Top of Source records

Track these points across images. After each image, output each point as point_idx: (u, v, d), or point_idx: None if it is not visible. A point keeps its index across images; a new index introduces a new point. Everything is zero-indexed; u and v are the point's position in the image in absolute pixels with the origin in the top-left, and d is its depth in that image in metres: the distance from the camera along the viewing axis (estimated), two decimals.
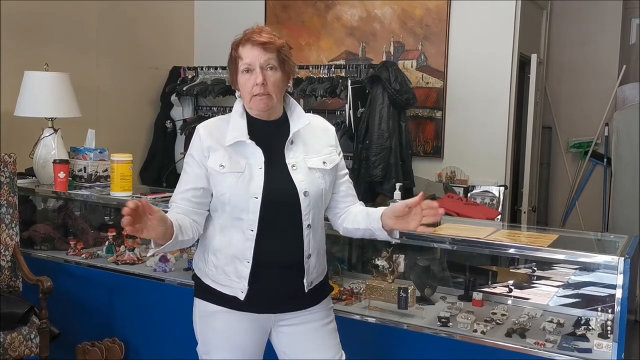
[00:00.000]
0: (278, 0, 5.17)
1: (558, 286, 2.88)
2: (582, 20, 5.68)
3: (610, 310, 2.34)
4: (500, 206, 4.20)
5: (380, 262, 2.70)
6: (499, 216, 4.05)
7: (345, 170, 2.13)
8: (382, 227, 1.98)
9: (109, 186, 3.31)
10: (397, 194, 2.59)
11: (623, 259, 2.16)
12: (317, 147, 2.03)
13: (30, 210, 3.70)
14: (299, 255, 1.97)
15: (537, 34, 5.43)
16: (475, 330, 2.41)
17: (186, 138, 4.88)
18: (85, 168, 3.54)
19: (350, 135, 4.17)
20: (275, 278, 1.97)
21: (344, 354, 2.11)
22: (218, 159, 1.94)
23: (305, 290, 2.00)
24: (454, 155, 4.61)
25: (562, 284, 2.87)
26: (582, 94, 5.69)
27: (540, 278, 2.96)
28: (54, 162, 3.42)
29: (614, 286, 2.18)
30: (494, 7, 4.44)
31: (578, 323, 2.49)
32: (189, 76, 5.00)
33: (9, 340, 2.76)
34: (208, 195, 1.99)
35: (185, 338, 2.26)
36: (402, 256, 2.76)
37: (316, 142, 2.04)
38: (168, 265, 3.09)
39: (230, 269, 1.96)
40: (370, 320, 2.57)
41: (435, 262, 2.93)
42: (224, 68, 4.77)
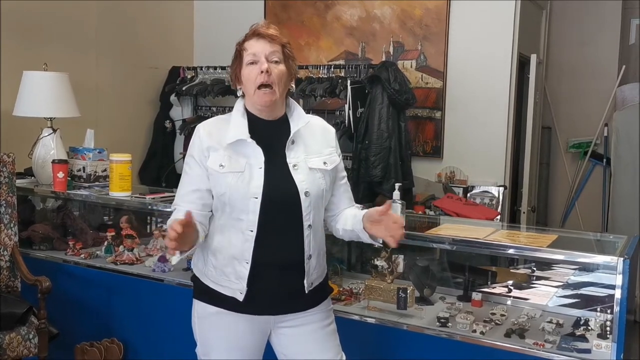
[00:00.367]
0: (277, 0, 5.17)
1: (557, 286, 2.87)
2: (582, 20, 5.68)
3: (609, 311, 2.34)
4: (500, 206, 4.20)
5: (379, 263, 2.70)
6: (499, 216, 4.05)
7: (344, 172, 2.13)
8: (364, 229, 1.99)
9: (108, 186, 3.31)
10: (397, 194, 2.58)
11: (622, 259, 2.16)
12: (318, 148, 2.03)
13: (29, 210, 3.70)
14: (299, 256, 1.96)
15: (537, 34, 5.43)
16: (475, 331, 2.41)
17: (185, 138, 4.87)
18: (84, 168, 3.55)
19: (350, 136, 4.17)
20: (275, 279, 1.96)
21: (344, 355, 2.11)
22: (218, 158, 1.93)
23: (306, 292, 1.99)
24: (453, 156, 4.60)
25: (562, 284, 2.87)
26: (582, 94, 5.68)
27: (539, 278, 2.95)
28: (53, 162, 3.42)
29: (613, 286, 2.18)
30: (493, 7, 4.44)
31: (577, 323, 2.49)
32: (189, 76, 5.00)
33: (7, 341, 2.76)
34: (210, 196, 1.98)
35: (184, 338, 2.25)
36: (402, 256, 2.76)
37: (317, 143, 2.04)
38: (167, 265, 3.09)
39: (230, 270, 1.95)
40: (370, 320, 2.57)
41: (434, 263, 2.93)
42: (223, 68, 4.77)
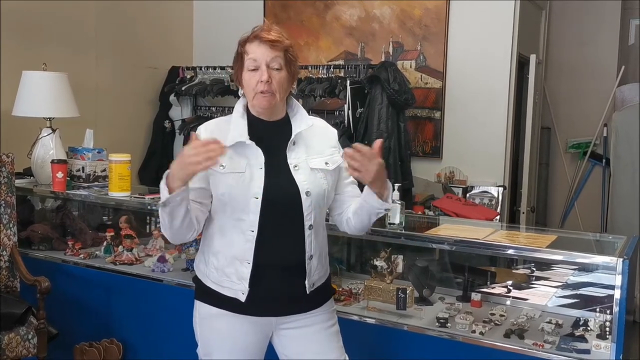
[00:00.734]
0: (277, 0, 5.17)
1: (557, 287, 2.88)
2: (581, 20, 5.68)
3: (608, 311, 2.34)
4: (499, 206, 4.20)
5: (378, 263, 2.70)
6: (498, 217, 4.05)
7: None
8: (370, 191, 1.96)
9: (107, 186, 3.31)
10: (396, 194, 2.58)
11: (622, 259, 2.16)
12: (319, 148, 2.02)
13: (28, 210, 3.70)
14: (301, 257, 1.95)
15: (536, 34, 5.43)
16: (474, 331, 2.41)
17: (185, 138, 4.88)
18: (83, 168, 3.54)
19: (349, 136, 4.16)
20: (277, 279, 1.95)
21: (347, 356, 2.09)
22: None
23: (307, 292, 1.98)
24: (452, 156, 4.60)
25: (561, 284, 2.87)
26: (581, 95, 5.69)
27: (538, 279, 2.95)
28: (52, 162, 3.42)
29: (612, 287, 2.18)
30: (493, 7, 4.44)
31: (577, 324, 2.49)
32: (188, 76, 5.00)
33: (6, 341, 2.76)
34: (207, 196, 1.97)
35: (183, 338, 2.25)
36: (401, 257, 2.75)
37: (318, 143, 2.03)
38: (166, 265, 3.08)
39: (231, 271, 1.95)
40: (369, 320, 2.57)
41: (433, 263, 2.93)
42: (222, 68, 4.78)
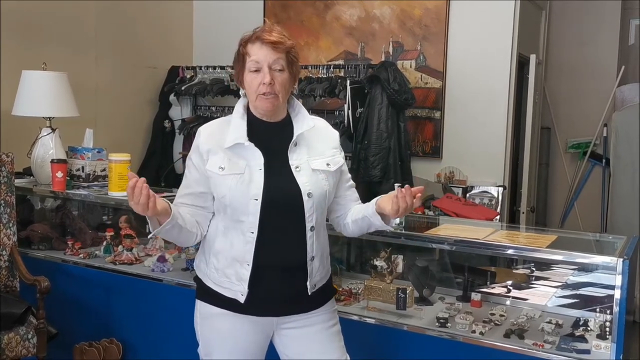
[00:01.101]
0: (277, 0, 5.16)
1: (557, 287, 2.87)
2: (581, 20, 5.68)
3: (608, 311, 2.34)
4: (499, 207, 4.19)
5: (378, 263, 2.70)
6: (498, 217, 4.04)
7: (349, 174, 2.12)
8: (376, 212, 1.97)
9: (107, 186, 3.31)
10: None
11: (622, 259, 2.16)
12: (321, 149, 2.02)
13: (28, 209, 3.69)
14: (302, 258, 1.95)
15: (536, 34, 5.43)
16: (474, 331, 2.41)
17: (185, 138, 4.88)
18: (83, 168, 3.54)
19: (349, 136, 4.17)
20: (277, 281, 1.95)
21: (348, 356, 2.09)
22: (217, 161, 1.93)
23: (309, 293, 1.98)
24: (452, 156, 4.60)
25: (561, 284, 2.87)
26: (581, 95, 5.68)
27: (538, 279, 2.95)
28: (52, 162, 3.42)
29: (612, 287, 2.18)
30: (492, 7, 4.44)
31: (577, 324, 2.49)
32: (188, 76, 4.99)
33: (6, 341, 2.76)
34: (208, 199, 1.98)
35: (183, 338, 2.25)
36: (401, 257, 2.75)
37: (320, 144, 2.02)
38: (166, 265, 3.08)
39: (231, 272, 1.94)
40: (369, 320, 2.57)
41: (433, 263, 2.93)
42: (222, 68, 4.77)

Bottom of Source records

[Exercise goal] Across all the lines above, repeat the wording exactly and omit the pictures.

[Solution for this task]
Track these points across images. After each image, output each point as point_idx: (u, v, d), or point_idx: None if it is not visible. A point keeps its index across images; a new index introduces a new point. Everything is zero-indexed; u and v are the point's position in the image in absolute pixels with the origin in the top-left, and d is its depth in that image in metres: the distance from the camera along the viewing axis (estimated), two decimals.
[00:00.000]
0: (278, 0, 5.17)
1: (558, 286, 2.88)
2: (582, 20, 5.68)
3: (610, 310, 2.34)
4: (500, 206, 4.20)
5: (380, 262, 2.70)
6: (499, 216, 4.05)
7: (345, 170, 2.13)
8: (382, 227, 1.98)
9: (109, 186, 3.31)
10: (397, 194, 2.59)
11: (623, 259, 2.16)
12: (317, 147, 2.03)
13: (30, 210, 3.70)
14: (299, 255, 1.97)
15: (537, 34, 5.43)
16: (475, 330, 2.41)
17: (186, 138, 4.88)
18: (85, 168, 3.54)
19: (350, 135, 4.17)
20: (275, 278, 1.97)
21: (344, 354, 2.11)
22: (218, 159, 1.94)
23: (305, 290, 2.00)
24: (454, 155, 4.61)
25: (562, 284, 2.87)
26: (582, 94, 5.69)
27: (540, 278, 2.96)
28: (54, 162, 3.42)
29: (614, 286, 2.18)
30: (494, 7, 4.44)
31: (578, 323, 2.49)
32: (189, 76, 5.00)
33: (9, 340, 2.76)
34: (208, 195, 1.99)
35: (185, 338, 2.26)
36: (402, 256, 2.76)
37: (316, 142, 2.04)
38: (168, 265, 3.09)
39: (230, 269, 1.96)
40: (370, 320, 2.57)
41: (435, 262, 2.93)
42: (224, 68, 4.77)
[00:00.367]
0: (277, 0, 5.17)
1: (557, 286, 2.87)
2: (582, 20, 5.68)
3: (609, 311, 2.34)
4: (500, 206, 4.20)
5: (379, 263, 2.70)
6: (499, 216, 4.05)
7: (344, 172, 2.13)
8: (364, 229, 1.99)
9: (108, 186, 3.31)
10: (397, 194, 2.58)
11: (622, 259, 2.16)
12: (318, 148, 2.03)
13: (29, 210, 3.70)
14: (299, 256, 1.96)
15: (537, 34, 5.43)
16: (475, 331, 2.41)
17: (185, 138, 4.87)
18: (84, 168, 3.55)
19: (350, 136, 4.17)
20: (275, 279, 1.96)
21: (344, 355, 2.11)
22: (218, 158, 1.93)
23: (306, 292, 1.99)
24: (453, 156, 4.60)
25: (562, 284, 2.87)
26: (582, 94, 5.68)
27: (539, 278, 2.95)
28: (53, 162, 3.42)
29: (613, 286, 2.18)
30: (493, 7, 4.44)
31: (577, 323, 2.49)
32: (189, 76, 5.00)
33: (7, 341, 2.76)
34: (210, 196, 1.98)
35: (184, 338, 2.25)
36: (402, 256, 2.76)
37: (317, 143, 2.04)
38: (167, 265, 3.09)
39: (230, 270, 1.95)
40: (370, 320, 2.57)
41: (434, 263, 2.93)
42: (223, 68, 4.77)
[00:00.734]
0: (277, 0, 5.17)
1: (557, 287, 2.88)
2: (581, 20, 5.68)
3: (608, 311, 2.34)
4: (499, 206, 4.20)
5: (378, 263, 2.70)
6: (498, 217, 4.05)
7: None
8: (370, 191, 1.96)
9: (107, 186, 3.31)
10: (396, 194, 2.58)
11: (622, 259, 2.16)
12: (319, 148, 2.02)
13: (28, 210, 3.70)
14: (301, 257, 1.95)
15: (536, 34, 5.43)
16: (474, 331, 2.41)
17: (185, 138, 4.88)
18: (83, 168, 3.54)
19: (349, 136, 4.16)
20: (277, 279, 1.95)
21: (347, 356, 2.09)
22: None
23: (307, 292, 1.98)
24: (452, 156, 4.60)
25: (561, 284, 2.87)
26: (581, 95, 5.69)
27: (538, 279, 2.95)
28: (52, 162, 3.42)
29: (612, 287, 2.18)
30: (493, 7, 4.44)
31: (577, 324, 2.49)
32: (188, 76, 5.00)
33: (6, 341, 2.76)
34: (207, 196, 1.97)
35: (183, 338, 2.25)
36: (401, 257, 2.75)
37: (318, 143, 2.03)
38: (166, 265, 3.08)
39: (231, 271, 1.95)
40: (369, 320, 2.57)
41: (433, 263, 2.93)
42: (222, 68, 4.78)
[00:01.101]
0: (277, 0, 5.16)
1: (557, 287, 2.87)
2: (581, 20, 5.68)
3: (608, 311, 2.34)
4: (499, 207, 4.19)
5: (378, 263, 2.70)
6: (498, 217, 4.04)
7: (349, 174, 2.12)
8: (376, 212, 1.97)
9: (107, 186, 3.31)
10: None
11: (622, 259, 2.16)
12: (321, 149, 2.02)
13: (28, 209, 3.69)
14: (302, 258, 1.95)
15: (536, 34, 5.43)
16: (474, 331, 2.41)
17: (185, 138, 4.88)
18: (83, 168, 3.54)
19: (349, 136, 4.17)
20: (277, 281, 1.95)
21: (348, 356, 2.09)
22: (217, 161, 1.93)
23: (309, 293, 1.98)
24: (452, 156, 4.60)
25: (561, 284, 2.87)
26: (581, 95, 5.68)
27: (538, 279, 2.95)
28: (52, 162, 3.42)
29: (612, 287, 2.18)
30: (492, 7, 4.44)
31: (577, 324, 2.49)
32: (188, 76, 4.99)
33: (6, 341, 2.76)
34: (208, 199, 1.98)
35: (183, 338, 2.25)
36: (401, 257, 2.75)
37: (320, 144, 2.02)
38: (166, 265, 3.08)
39: (231, 272, 1.94)
40: (369, 320, 2.57)
41: (433, 263, 2.93)
42: (222, 68, 4.77)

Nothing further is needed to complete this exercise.